### Tasks to carry out
A - In the Texas license suspension text, how long after an arrest does a driver have to request an ALR hearing?
B - Transcribe part of the Texas license suspension text word for word, starting at the words "Also, you will" and stopping after "in your system.".

### Passage for review

=-=-=

If you were arrested for driving while intoxicated, the officer should have given you the DIC-25 form. This is your temporary license to drive (without restrictions) for the period before DPS suspends your license. DPS will suspend your license for 6 months if you refuse to provide the breath test. Your license will be suspended for 90 days if you fail the breath test. You have 15 days from the date of your arrest to request an ALR hearing on your license suspension. If you do not request an ALR hearing, your driver’s license will be suspended 41 days from the date of your arrest. An ALR hearing also provides your attorney with another opportunity to cross-examine the arresting officer before your criminal trial.

Also, you will have to pay an annual surcharge for three years. The minimum amount of the surcharge is $1,000.00 per year and may be higher depending on whether or not you have any prior offenses.

  1. What are no-refusal weekends? 

Many Texas counties are beginning no-refusal weekends. This does not mean that you still cannot refuse to blow but instead means that a prosecutor and judge will be standing by to sign a warrant authorizing the police to take a blood sample to test your blood alcohol level and/or whether other drugs are in your system.

  1. Is it true your driver’s license can be suspended if you are arrested for possession of marijuana or some other drug charges?

Your driver’s license can be suspended for six months if you are convicted of any violation of the Texas Controlled Substances Act, including possession of marijuana or any other controlled substance. If you are under the age of 21, your license will be suspended for up to one year.

You should also be aware that drug convictions may also affect your ability to right to obtain student loans, public welfare benefits, public housing, and other benefits.

  1. What is an occupational driver’s license? 

An occupational driver’s license allows you to drive up to four hours a day, or with a judge’s permission, up to twelve hours per day. If you were convicted of driving while intoxicated, the court may order you to have an ignition interlock device installed before it approves an occupational license.

=-=-=

### Collected data
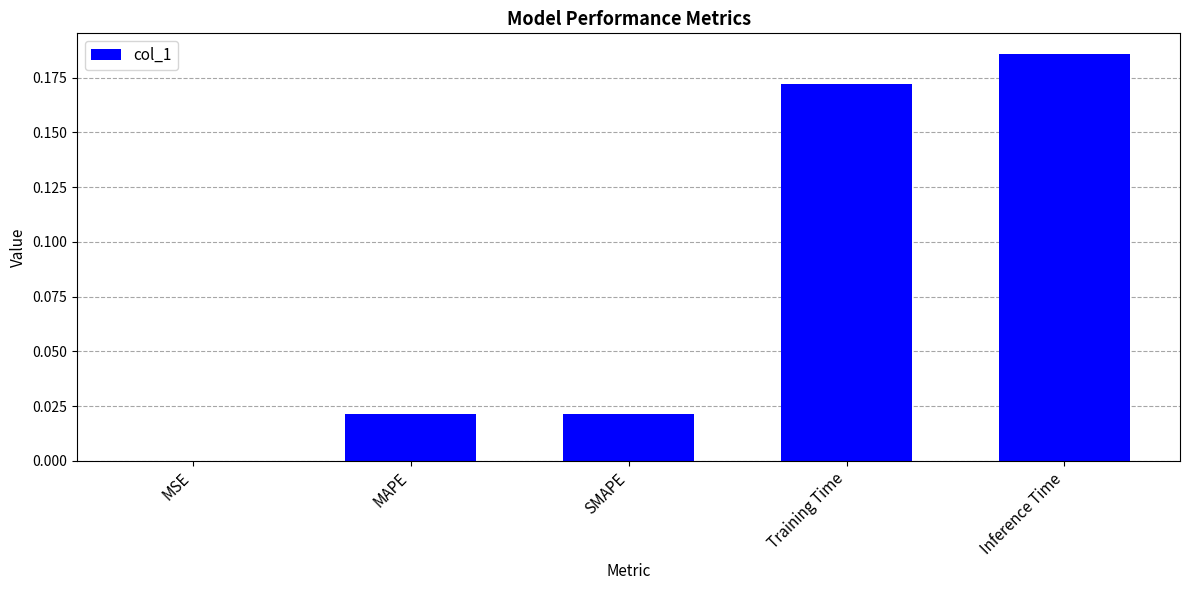

Which label corresponds to the largest value in the chart?

Inference Time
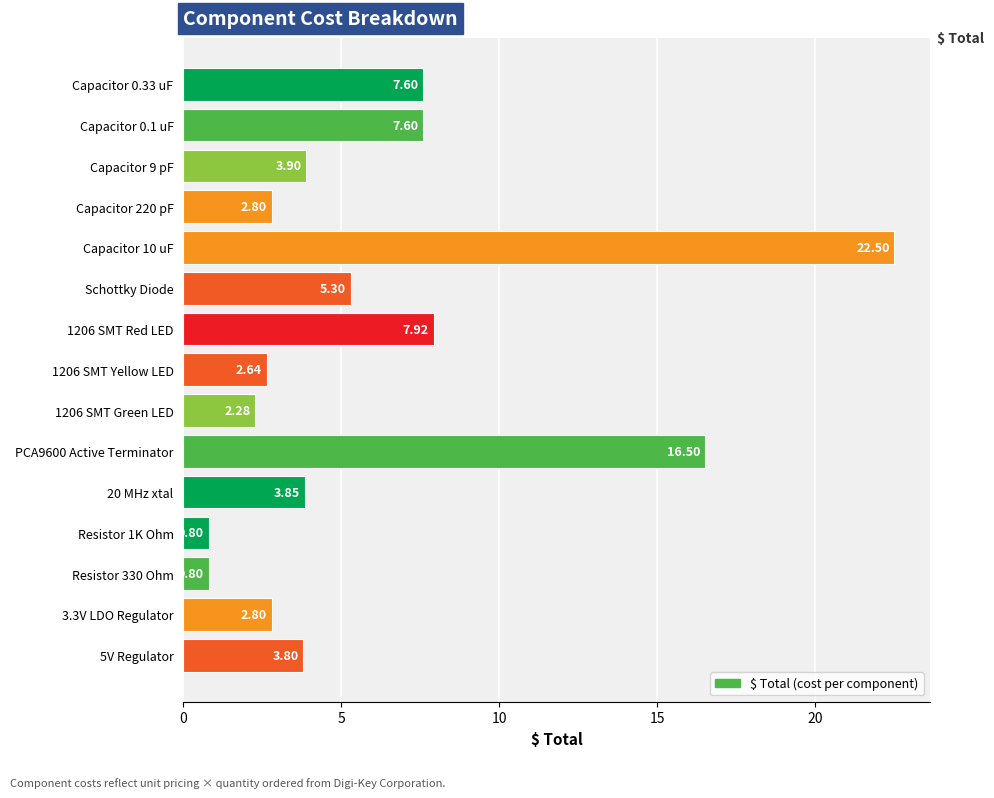

Where is the data nearest to the value 11?

1206 SMT Red LED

=-=-=

### Answers below
A - 15 days from the date of the arrest.

B -
Also, you will have to pay an annual surcharge for three years. The minimum amount of the surcharge is $1,000.00 per year and may be higher depending on whether or not you have any prior offenses.

  1. What are no-refusal weekends? 

Many Texas counties are beginning no-refusal weekends. This does not mean that you still cannot refuse to blow but instead means that a prosecutor and judge will be standing by to sign a warrant authorizing the police to take a blood sample to test your blood alcohol level and/or whether other drugs are in your system.